Mr B was abused by a customer for being several hours late to a job – it was Mr K’s fault. He wrote to Mr K and gave him a written warning.
Things didn’t improve and Mr K received a second written warning.
A third problem arose. It was possible, however, that a driver was equally to blame as Mr K. Two weeks later Mr B gave Mr K a third written warning for that problem.
The same day as giving him the third written warning there was another problem. Mr B was very angry and tore strips off Mr K. Mr K had the next day off because of illness. Mr B, when he found out that Mr K was off ill, emailed him and told him that “due to employments issues, your employment will cease”.
Mr K was unemployed for two months.
It should be patently obvious by now to regular readers that the employer was in the wrong. A couple of weeks ago I raised the evils of emails and texts in employment relationships. This is another example of why people should not use email to communicate with each other about employment issues.

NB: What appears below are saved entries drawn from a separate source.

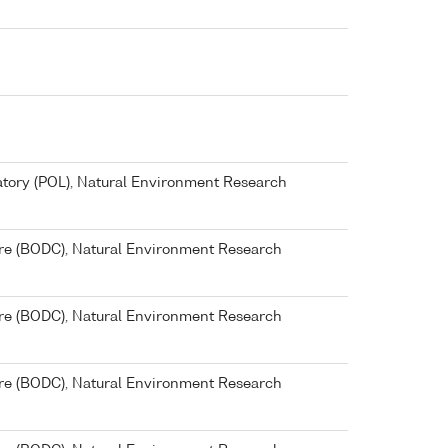
ory (POL), Natural Environment Research
re (BODC), Natural Environment Research
re (BODC), Natural Environment Research
re (BODC), Natural Environment Research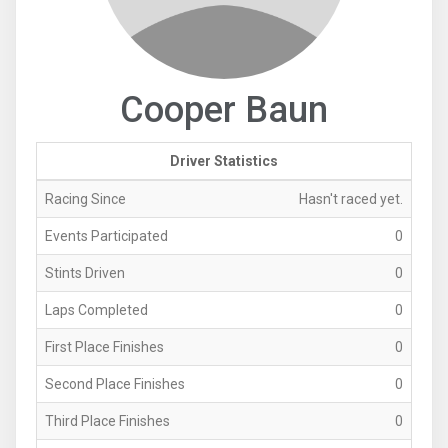
Cooper Baun
Driver Statistics
Racing Since
Hasn't raced yet.
Events Participated
0
Stints Driven
0
Laps Completed
0
First Place Finishes
0
Second Place Finishes
0
Third Place Finishes
0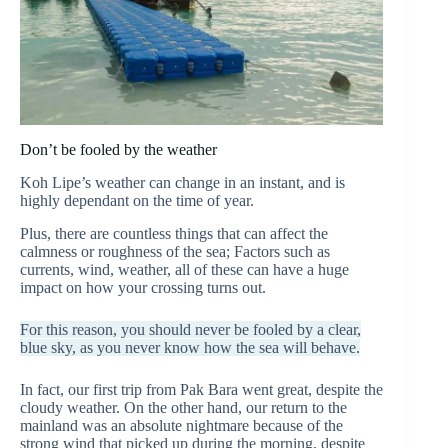
Don’t be fooled by the weather
Koh Lipe’s weather can change in an instant, and is
highly dependant on the time of year.
Plus, there are countless things that can affect the
calmness or roughness of the sea; Factors such as
currents, wind, weather, all of these can have a huge
impact on how your crossing turns out.
For this reason, you should never be fooled by a clear,
blue sky, as you never know how the sea will behave.
In fact, our first trip from Pak Bara went great, despite the
cloudy weather. On the other hand, our return to the
mainland was an absolute nightmare because of the
strong wind that picked up during the morning, despite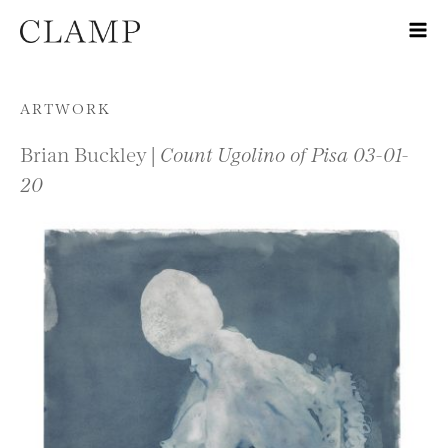
Skip to content
ARTWORK
Brian Buckley |
Count Ugolino of Pisa 03-01-
20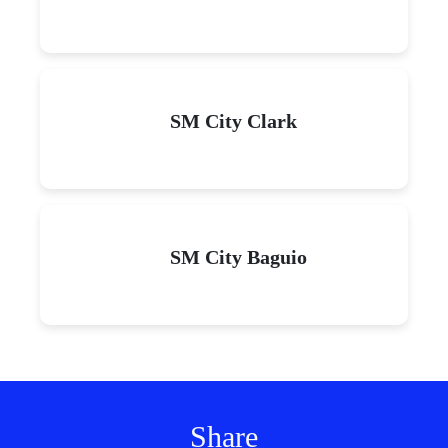
SM City Clark
SM City Baguio
Share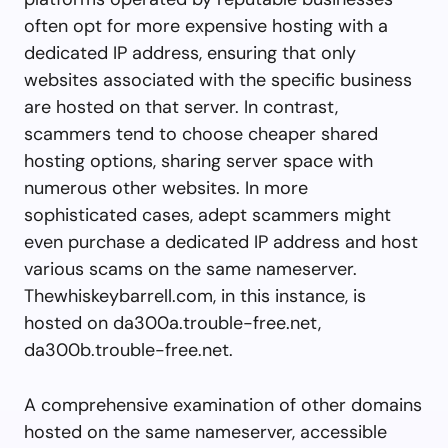
often opt for more expensive hosting with a
dedicated IP address, ensuring that only
websites associated with the specific business
are hosted on that server. In contrast,
scammers tend to choose cheaper shared
hosting options, sharing server space with
numerous other websites. In more
sophisticated cases, adept scammers might
even purchase a dedicated IP address and host
various scams on the same nameserver.
Thewhiskeybarrell.com, in this instance, is
hosted on da300a.trouble-free.net,
da300b.trouble-free.net.
A comprehensive examination of other domains
hosted on the same nameserver, accessible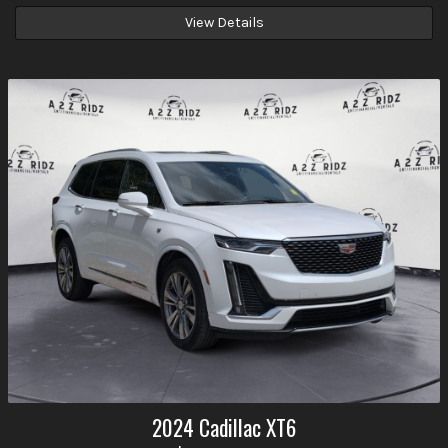
View Details
2024
Cadillac
XT6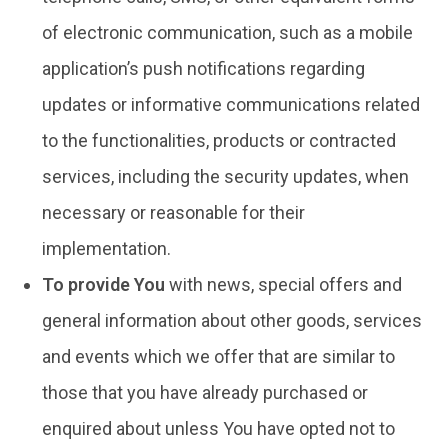
of electronic communication, such as a mobile
application’s push notifications regarding
updates or informative communications related
to the functionalities, products or contracted
services, including the security updates, when
necessary or reasonable for their
implementation.
To provide You
with news, special offers and
general information about other goods, services
and events which we offer that are similar to
those that you have already purchased or
enquired about unless You have opted not to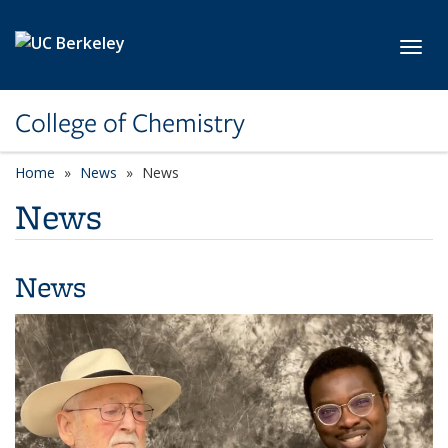
Skip to main content
Toggl
College of Chemistry
Home
News
News
News
News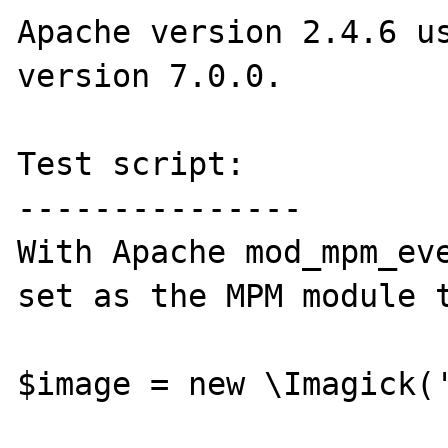
Apache version 2.4.6 us
version 7.0.0.

Test script:

---------------

With Apache mod_mpm_eve
set as the MPM module t
$image = new \Imagick('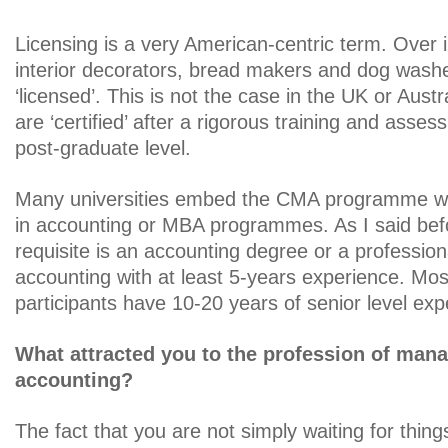
Licensing is a very American-centric term. Over
interior decorators, bread makers and dog wash
‘licensed’. This is not the case in the UK or Aus
are ‘certified’ after a rigorous training and asse
post-graduate level.
Many universities embed the CMA programme wit
in accounting or MBA programmes. As I said befo
requisite is an accounting degree or a professiona
accounting with at least 5-years experience. M
participants have 10-20 years of senior level exp
What attracted you to the profession of ma
accounting?
The fact that you are not simply waiting for thin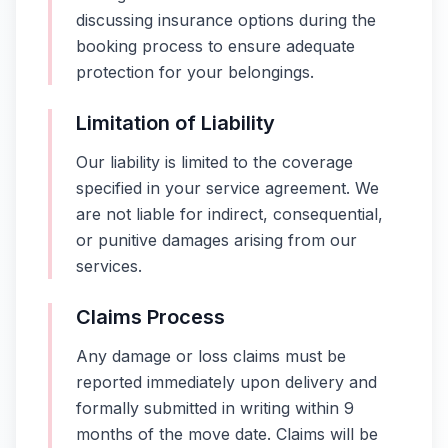
discussing insurance options during the
booking process to ensure adequate
protection for your belongings.
Limitation of Liability
Our liability is limited to the coverage
specified in your service agreement. We
are not liable for indirect, consequential,
or punitive damages arising from our
services.
Claims Process
Any damage or loss claims must be
reported immediately upon delivery and
formally submitted in writing within 9
months of the move date. Claims will be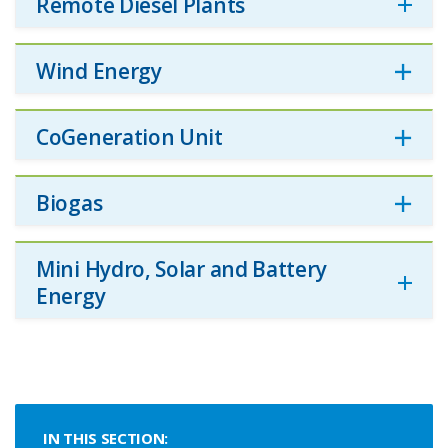
Remote Diesel Plants
Wind Energy
CoGeneration Unit
Biogas
Mini Hydro, Solar and Battery
Energy
IN THIS SECTION:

Mr K was awarded $8,000.00 compensation and $6,500.00 loss remuneration because of the following:
The whole process was fundamentally flawed. The warnings given did not give any information about what improvements would meet the employer’s requirements, how any improvement would be measured or the fixing of any time period for a trial.
Mr K was not involved at all in any reasoned assessment of the final issue that led to his dismissal. He was given no opportunity to answer the employer’s concerns.
Employers - never, ever dismiss someone without taking legal advice.